* Task item
The records beneath should be restated word for word.

* Records to process

::::

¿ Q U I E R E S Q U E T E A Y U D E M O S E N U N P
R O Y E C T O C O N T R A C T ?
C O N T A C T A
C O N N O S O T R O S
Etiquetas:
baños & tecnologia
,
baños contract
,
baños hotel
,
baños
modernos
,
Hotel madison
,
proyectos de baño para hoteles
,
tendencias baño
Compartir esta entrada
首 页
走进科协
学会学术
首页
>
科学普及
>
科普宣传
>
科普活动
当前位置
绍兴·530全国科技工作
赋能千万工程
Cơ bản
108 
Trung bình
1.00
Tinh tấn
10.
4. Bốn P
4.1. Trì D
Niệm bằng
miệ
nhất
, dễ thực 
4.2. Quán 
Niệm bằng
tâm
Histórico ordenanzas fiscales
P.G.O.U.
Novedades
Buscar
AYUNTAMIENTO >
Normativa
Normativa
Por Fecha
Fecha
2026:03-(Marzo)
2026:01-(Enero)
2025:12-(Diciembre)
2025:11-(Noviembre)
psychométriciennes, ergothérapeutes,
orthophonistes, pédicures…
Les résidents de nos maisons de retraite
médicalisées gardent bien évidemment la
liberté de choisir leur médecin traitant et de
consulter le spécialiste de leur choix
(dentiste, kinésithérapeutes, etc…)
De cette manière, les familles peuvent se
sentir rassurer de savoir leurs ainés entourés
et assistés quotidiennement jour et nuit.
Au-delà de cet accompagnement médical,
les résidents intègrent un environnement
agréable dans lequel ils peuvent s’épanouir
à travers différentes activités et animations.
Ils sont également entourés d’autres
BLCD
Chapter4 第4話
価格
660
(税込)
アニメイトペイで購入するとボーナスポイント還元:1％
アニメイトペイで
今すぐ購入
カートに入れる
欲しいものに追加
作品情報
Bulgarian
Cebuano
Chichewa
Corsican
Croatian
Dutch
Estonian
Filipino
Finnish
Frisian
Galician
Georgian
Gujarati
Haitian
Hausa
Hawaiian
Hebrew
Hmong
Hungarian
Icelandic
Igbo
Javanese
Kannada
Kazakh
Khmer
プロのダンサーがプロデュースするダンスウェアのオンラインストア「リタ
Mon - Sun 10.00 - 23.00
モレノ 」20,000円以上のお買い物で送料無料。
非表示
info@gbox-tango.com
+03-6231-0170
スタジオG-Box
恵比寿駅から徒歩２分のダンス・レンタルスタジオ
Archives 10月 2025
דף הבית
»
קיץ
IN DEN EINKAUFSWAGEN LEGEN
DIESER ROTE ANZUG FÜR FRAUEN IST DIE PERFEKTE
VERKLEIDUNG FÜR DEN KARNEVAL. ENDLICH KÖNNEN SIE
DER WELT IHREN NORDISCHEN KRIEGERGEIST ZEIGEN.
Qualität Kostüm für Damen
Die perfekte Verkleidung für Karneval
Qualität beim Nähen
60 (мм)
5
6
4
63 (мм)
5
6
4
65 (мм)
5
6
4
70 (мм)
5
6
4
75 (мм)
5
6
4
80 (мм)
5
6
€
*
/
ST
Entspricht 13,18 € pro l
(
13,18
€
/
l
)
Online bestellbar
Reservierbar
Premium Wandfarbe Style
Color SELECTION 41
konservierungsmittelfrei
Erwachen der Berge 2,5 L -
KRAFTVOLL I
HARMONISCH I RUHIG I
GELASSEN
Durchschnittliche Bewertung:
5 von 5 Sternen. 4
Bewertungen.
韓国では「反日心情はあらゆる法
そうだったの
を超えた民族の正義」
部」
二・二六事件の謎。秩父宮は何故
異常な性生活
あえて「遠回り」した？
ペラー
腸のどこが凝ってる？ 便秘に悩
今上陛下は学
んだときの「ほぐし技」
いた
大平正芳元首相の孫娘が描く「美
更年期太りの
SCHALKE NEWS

::::

* Answer to this exercise
¿ Q U I E R E S Q U E T E A Y U D E M O S E N U N P
R O Y E C T O C O N T R A C T ?
C O N T A C T A
C O N N O S O T R O S
Etiquetas:
baños & tecnologia
,
baños contract
,
baños hotel
,
baños
modernos
,
Hotel madison
,
proyectos de baño para hoteles
,
tendencias baño
Compartir esta entrada
首 页
走进科协
学会学术
首页
>
科学普及
>
科普宣传
>
科普活动
当前位置
绍兴·530全国科技工作
赋能千万工程
Cơ bản
108 
Trung bình
1.00
Tinh tấn
10.
4. Bốn P
4.1. Trì D
Niệm bằng
miệ
nhất
, dễ thực 
4.2. Quán 
Niệm bằng
tâm
Histórico ordenanzas fiscales
P.G.O.U.
Novedades
Buscar
AYUNTAMIENTO >
Normativa
Normativa
Por Fecha
Fecha
2026:03-(Marzo)
2026:01-(Enero)
2025:12-(Diciembre)
2025:11-(Noviembre)
psychométriciennes, ergothérapeutes,
orthophonistes, pédicures…
Les résidents de nos maisons de retraite
médicalisées gardent bien évidemment la
liberté de choisir leur médecin traitant et de
consulter le spécialiste de leur choix
(dentiste, kinésithérapeutes, etc…)
De cette manière, les familles peuvent se
sentir rassurer de savoir leurs ainés entourés
et assistés quotidiennement jour et nuit.
Au-delà de cet accompagnement médical,
les résidents intègrent un environnement
agréable dans lequel ils peuvent s’épanouir
à travers différentes activités et animations.
Ils sont également entourés d’autres
BLCD
Chapter4 第4話
価格
660
(税込)
アニメイトペイで購入するとボーナスポイント還元:1％
アニメイトペイで
今すぐ購入
カートに入れる
欲しいものに追加
作品情報
Bulgarian
Cebuano
Chichewa
Corsican
Croatian
Dutch
Estonian
Filipino
Finnish
Frisian
Galician
Georgian
Gujarati
Haitian
Hausa
Hawaiian
Hebrew
Hmong
Hungarian
Icelandic
Igbo
Javanese
Kannada
Kazakh
Khmer
プロのダンサーがプロデュースするダンスウェアのオンラインストア「リタ
Mon - Sun 10.00 - 23.00
モレノ 」20,000円以上のお買い物で送料無料。
非表示
info@gbox-tango.com
+03-6231-0170
スタジオG-Box
恵比寿駅から徒歩２分のダンス・レンタルスタジオ
Archives 10月 2025
דף הבית
»
קיץ
IN DEN EINKAUFSWAGEN LEGEN
DIESER ROTE ANZUG FÜR FRAUEN IST DIE PERFEKTE
VERKLEIDUNG FÜR DEN KARNEVAL. ENDLICH KÖNNEN SIE
DER WELT IHREN NORDISCHEN KRIEGERGEIST ZEIGEN.
Qualität Kostüm für Damen
Die perfekte Verkleidung für Karneval
Qualität beim Nähen
60 (мм)
5
6
4
63 (мм)
5
6
4
65 (мм)
5
6
4
70 (мм)
5
6
4
75 (мм)
5
6
4
80 (мм)
5
6
€
*
/
ST
Entspricht 13,18 € pro l
(
13,18
€
/
l
)
Online bestellbar
Reservierbar
Premium Wandfarbe Style
Color SELECTION 41
konservierungsmittelfrei
Erwachen der Berge 2,5 L -
KRAFTVOLL I
HARMONISCH I RUHIG I
GELASSEN
Durchschnittliche Bewertung:
5 von 5 Sternen. 4
Bewertungen.
韓国では「反日心情はあらゆる法
そうだったの
を超えた民族の正義」
部」
二・二六事件の謎。秩父宮は何故
異常な性生活
あえて「遠回り」した？
ペラー
腸のどこが凝ってる？ 便秘に悩
今上陛下は学
んだときの「ほぐし技」
いた
大平正芳元首相の孫娘が描く「美
更年期太りの
SCHALKE NEWS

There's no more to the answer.